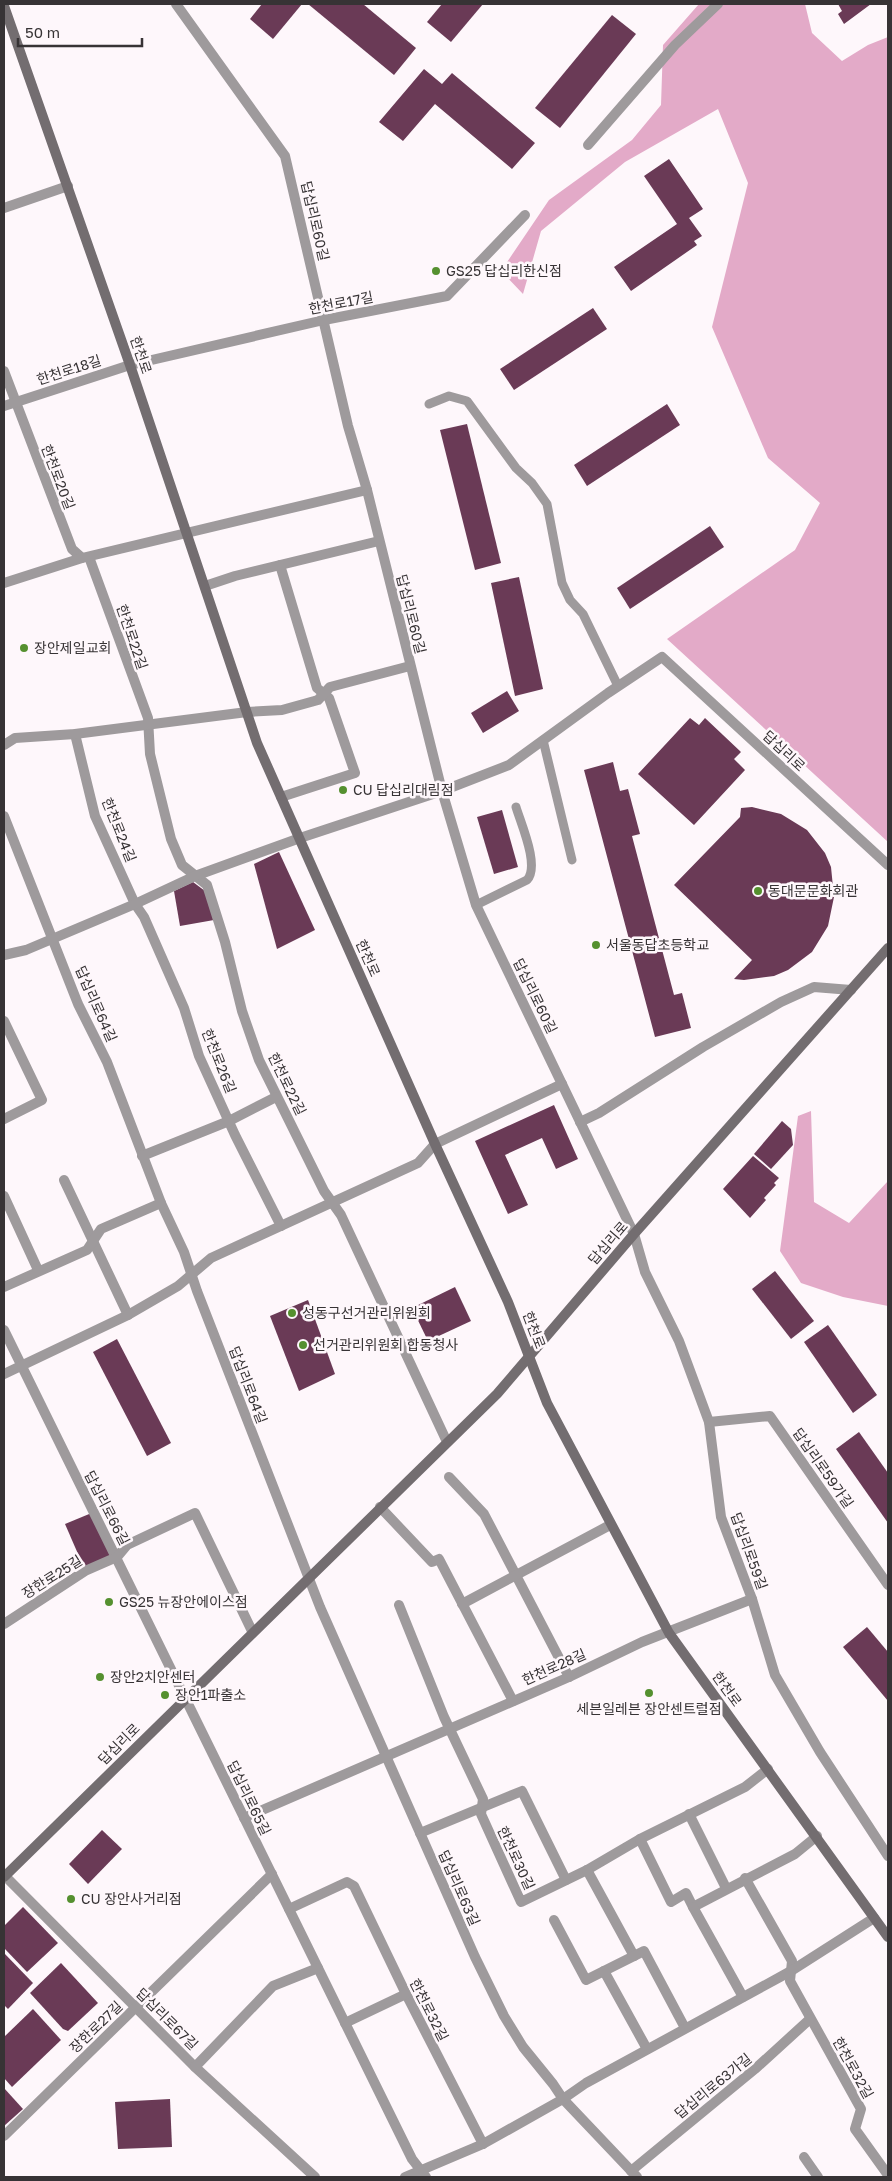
<svg xmlns="http://www.w3.org/2000/svg" width="892" height="2181" font-family="'Golos Text','Noto Sans KR',sans-serif">
	<style>
		.forest { fill: #e3aac8 }
		.building { fill: #6a3a56 }
		.lines { fill: none; stroke-linecap: round; stroke-linejoin: round }
		.lane { stroke: #9e9a9c; stroke-width: 9 }
		.street { stroke: #9e9a9c; stroke-width: 10 }
		.secondary { stroke: #736d70; stroke-width: 10 }
		.poi-dot { fill: #55902f; stroke: #fef7fb; stroke-width: 2 }
		.labels { text-anchor: middle; stroke-width: 5; stroke-linejoin: round; paint-order: stroke }
		.street-label { font-size: 14px; fill: #373335; stroke: #fef7fb }
		.poi-label { font-size: 14px; fill: #373335; stroke: #fef7fb; text-anchor: start }
	</style>
	<rect width="100%" height="100%" fill="#fef7fb"/>
	<!-- forest -->
	<g class="forest">
		<polygon points="699,4 805,4 812,33 842,61 868,45 888,37 888,842 667,639 795,550 820,503 768,458 712,327 748,183 718,109 625,162 541,231 523,294 501,271 549,200 632,140 661,105 663,45"/>
		<polygon points="811,1111 814,1202 849,1223 888,1181 888,1306 843,1297 801,1283 780,1251 798,1116"/>
	</g>
	<!-- building -->
	<g class="building">
		<polygon points="262,4 302,4 273,39 250,19"/>
		<polygon points="308,4 363,4 416,48 394,75"/>
		<polygon points="442,4 483,4 451,42 427,22"/>
		<polygon points="838,4 871,4 844,24 838,14 842,11"/>
		<polygon points="612,15 636,34 560,128 535,108"/>
		<polygon points="424,69 442,84 452,73 535,143 512,169 435,104 403,141 379,122"/>
		<polygon points="669,159 703,209 689,218 702,236 694,241 697,245 631,291 614,267 677,224 644,176"/>
		<polygon points="593,308 607,329 514,390 500,369"/>
		<polygon points="667,404 680,425 587,486 574,465"/>
		<polygon points="467,424 501,563 475,570 440,430"/>
		<polygon points="710,526 724,547 630,609 617,588"/>
		<polygon points="519,577 543,689 515,696 491,583"/>
		<polygon points="507,691 519,711 483,733 471,713"/>
		<polygon points="690,718 699,725 705,718 741,752 734,759 745,770 694,825 638,774"/>
		<polygon points="613,762 620,791 628,789 640,834 632,836 674,995 682,993 691,1028 655,1037 584,770"/>
		<polygon points="752,807 781,814 807,830 825,853 831,867 834,897 828,926 812,952 788,970 774,976 744,980 734,979 752,960 674,885 740,817 741,808"/>
		<polygon points="502,810 518,867 494,874 477,817"/>
		<polygon points="279,852 315,930 277,949 254,864"/>
		<polygon points="193,882 205,891 214,920 180,926 174,891"/>
		<polygon points="554,1105 578,1159 556,1169 542,1138 505,1155 528,1205 508,1214 475,1141"/>
		<polygon points="782,1121 791,1129 793,1145 771,1169 754,1154"/>
		<polygon points="753,1156 779,1178 774,1183 776,1185 764,1198 766,1200 750,1218 723,1189"/>
		<polygon points="775,1271 814,1321 791,1339 752,1289"/>
		<polygon points="455,1287 471,1321 428,1341 412,1308"/>
		<polygon points="308,1300 335,1374 299,1391 270,1316"/>
		<polygon points="828,1325 877,1395 853,1413 804,1342"/>
		<polygon points="117,1339 171,1443 147,1456 93,1352"/>
		<polygon points="859,1432 888,1473 888,1523 836,1449"/>
		<polygon points="94,1512 116,1557 85,1570 65,1524"/>
		<polygon points="867,1627 888,1652 888,1701 843,1647"/>
		<polygon points="102,1830 122,1849 88,1884 69,1864"/>
		<polygon points="23,1907 58,1943 27,1972 4,1948 4,1926"/>
		<polygon points="4,1953 33,1983 8,2009 4,2005"/>
		<polygon points="61,1963 98,2003 68,2031 63,2029 30,1993"/>
		<polygon points="33,2009 61,2040 12,2087 4,2078 4,2037"/>
		<polygon points="4,2088 23,2109 4,2126"/>
		<polygon points="170,2099 172,2147 118,2149 115,2102"/>
	</g>
	<g class="lines">
		<!-- lane -->
		<g class="lane">
			<polyline points="429,404 449,396 467,401 516,468 532,483 547,504 562,583 570,600 583,614 618,686"/>
			<polyline points="543,740 572,860"/>
			<path d="M476 905 527 880C540 866 521 824 516 807"/>
		</g>
		<!-- street -->
		<g class="street">
			<polyline points="176,4 285,156 348,426 367,490 442,791 476,905 634,1234 645,1272 679,1341 709,1422 721,1517 752,1599 775,1675 820,1752 888,1856"/>
			<polyline points="588,145 675,45 718,4"/>
			<polyline points="4,208 68,186"/>
			<polyline points="4,371 72,549 82,558"/>
			<polyline points="4,406 130,365 324,320 447,296 525,215"/>
			<polyline points="89,557 148,718 150,754 171,839 182,865 207,885 225,942 242,1011 259,1060 324,1191 341,1215 447,1442"/>
			<polyline points="280,565 317,688 329,698 355,773 281,797"/>
			<polyline points="4,583 82,558 367,490"/>
			<polyline points="205,586 235,576 379,541"/>
			<polyline points="75,734 95,816 135,904 144,917 184,1008 199,1056 235,1135 281,1226"/>
			<polyline points="4,745 15,738 75,734 247,712 282,710 318,700 330,687 410,666"/>
			<polyline points="4,816 78,1004 107,1062 161,1203 184,1252 197,1291 320,1607 475,1957 504,2016 523,2047 553,2084 563,2099 637,2177"/>
			<polyline points="4,955 26,950 135,904 195,876 300,838 442,791 509,765 608,693 662,657 888,865"/>
			<polyline points="4,1021 42,1100 4,1119"/>
			<polyline points="580,1122 599,1113 703,1047 781,1002 814,987 851,990"/>
			<polyline points="142,1156 229,1121 276,1097"/>
			<polyline points="64,1180 128,1315"/>
			<polyline points="4,1196 38,1270"/>
			<polyline points="4,1287 87,1250 101,1229 161,1203"/>
			<polyline points="4,1330 412,2159 426,2177"/>
			<polyline points="4,1374 128,1315 178,1286 211,1258 418,1163 435,1144 562,1084"/>
			<polyline points="709,1422 770,1416 888,1585"/>
			<polyline points="449,1477 484,1514 569,1677"/>
			<polyline points="380,1507 432,1562 439,1559 513,1701"/>
			<polyline points="462,1604 610,1525"/>
			<polyline points="399,1605 444,1717 483,1799 481,1814 521,1902 587,1870 640,1839 745,1787 768,1769"/>
			<polyline points="4,1624 85,1571 117,1557 127,1545 195,1513 252,1631"/>
			<polyline points="689,1814 726,1888"/>
			<polyline points="244,1818 569,1677 642,1642 752,1599"/>
			<polyline points="420,1833 522,1791 566,1880"/>
			<polyline points="640,1839 671,1902 686,1893 693,1907 795,1854 817,1836"/>
			<polyline points="587,1870 634,1956"/>
			<polyline points="4,1875 195,2067 315,2177"/>
			<polyline points="745,1878 792,1961 790,1981 861,2109 855,2129 888,2175"/>
			<polyline points="693,1907 743,1997"/>
			<polyline points="289,1909 347,1882 354,1886 406,1994 483,2144"/>
			<polyline points="554,1920 586,1980 644,1951 685,2028"/>
			<polyline points="604,1971 647,2049"/>
			<polyline points="345,2023 406,1994"/>
			<polyline points="195,2067 273,1986 318,1968"/>
			<polyline points="4,2136 272,1874"/>
			<polyline points="804,2157 818,2177"/>
			<polyline points="631,2171 755,2069 810,2019"/>
			<polyline points="405,2177 483,2144 563,2099 586,2083 791,1971 874,1918"/>
		</g>
		<!-- secondary -->
		<g class="secondary">
			<polyline points="4,6 130,365 257,743 435,1144 508,1302 547,1403 669,1633 888,1937"/>
			<polyline points="4,1877 497,1394 634,1234 888,948"/>
		</g>
	</g>
	<!-- markers -->
	<g class="poi-dot">
		<circle cx="436" cy="271" r="5"/>
		<circle cx="24" cy="648" r="5"/>
		<circle cx="343" cy="790" r="5"/>
		<circle cx="758" cy="891" r="5"/>
		<circle cx="596" cy="945" r="5"/>
		<circle cx="292" cy="1313" r="5"/>
		<circle cx="303" cy="1345" r="5"/>
		<circle cx="109" cy="1602" r="5"/>
		<circle cx="100" cy="1677" r="5"/>
		<circle cx="649" cy="1693" r="5"/>
		<circle cx="165" cy="1695" r="5"/>
		<circle cx="71" cy="1899" r="5"/>
	</g>
	<g class="labels">
		<!-- street labels -->
		<g class="street-label">
			<text transform="translate(315 221) rotate(77)" y="5">답십리로60길</text>
			<text transform="translate(341 303) rotate(-11)" y="5">한천로17길</text>
			<text transform="translate(141 355) rotate(71)" y="5">한천로</text>
			<text transform="translate(69 370) rotate(-18)" y="5">한천로18길</text>
			<text transform="translate(58 477) rotate(69)" y="5">한천로20길</text>
			<text transform="translate(411 614) rotate(76)" y="5">답십리로60길</text>
			<text transform="translate(132 637) rotate(71)" y="5">한천로22길</text>
			<text transform="translate(784 751) rotate(43)" y="5">답십리로</text>
			<text transform="translate(119 830) rotate(68)" y="5">한천로24길</text>
			<text transform="translate(368 958) rotate(66)" y="5">한천로</text>
			<text transform="translate(535 996) rotate(64)" y="5">답십리로60길</text>
			<text transform="translate(96 1004) rotate(66)" y="5">답십리로64길</text>
			<text transform="translate(219 1061) rotate(68)" y="5">한천로26길</text>
			<text transform="translate(287 1084) rotate(64)" y="5">한천로22길</text>
			<text transform="translate(608 1243) rotate(-49)" y="5">답십리로</text>
			<text transform="translate(534 1330) rotate(69)" y="5">한천로</text>
			<text transform="translate(248 1385) rotate(69)" y="5">답십리로64길</text>
			<text transform="translate(823 1468) rotate(55)" y="5">답십리로59가길</text>
			<text transform="translate(107 1508) rotate(63)" y="5">답십리로66길</text>
			<text transform="translate(749 1551) rotate(70)" y="5">답십리로59길</text>
			<text transform="translate(52 1577) rotate(-32)" y="5">장한로25길</text>
			<text transform="translate(554 1667) rotate(-24)" y="5">한천로28길</text>
			<text transform="translate(727 1689) rotate(54)" y="5">한천로</text>
			<text transform="translate(119 1744) rotate(-45)" y="5">답십리로</text>
			<text transform="translate(249 1798) rotate(64)" y="5">답십리로65길</text>
			<text transform="translate(516 1858) rotate(65)" y="5">한천로30길</text>
			<text transform="translate(459 1888) rotate(66)" y="5">답십리로63길</text>
			<text transform="translate(429 2010) rotate(63)" y="5">한천로32길</text>
			<text transform="translate(167 2019) rotate(45)" y="5">답십리로67길</text>
			<text transform="translate(96 2027) rotate(-44)" y="5">장한로27길</text>
			<text transform="translate(853 2068) rotate(61)" y="5">한천로32길</text>
			<text transform="translate(713 2086) rotate(-39)" y="5">답십리로63가길</text>
		</g>
		<!-- poi labels -->
		<g class="poi-label">
			<text x="446" y="276">GS25 답십리한신점</text>
			<text x="34" y="653">장안제일교회</text>
			<text x="353" y="795">CU 답십리대림점</text>
			<text x="768" y="896">동대문문화회관</text>
			<text x="606" y="950">서울동답초등학교</text>
			<text x="302" y="1318">성동구선거관리위원회</text>
			<text x="313" y="1350">선거관리위원회 합동청사</text>
			<text x="119" y="1607">GS25 뉴장안에이스점</text>
			<text x="110" y="1682">장안2치안센터</text>
			<text x="175" y="1700">장안1파출소</text>
			<text x="649" y="1714" text-anchor="middle">세븐일레븐 장안센트럴점</text>
			<text x="81" y="1904">CU 장안사거리점</text>
		</g>
	</g>
	<!-- border -->
	<rect width="892" height="2181" fill="none" stroke="#373335" stroke-width="10"/>
	<!-- scale -->
	<path d="M18 38v8h124v-8" fill="none" stroke="#373335" stroke-width="2.5"/>
	<text x="25" y="38" font-size="15" fill="#373335" stroke="#fef7fb" stroke-width="4" paint-order="stroke">50 m</text>
</svg>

* PROBLEM STATEMENT
Lines holding "lane" in the listing above: report how many there are, with the number alone.

* WORKED SOLUTION
3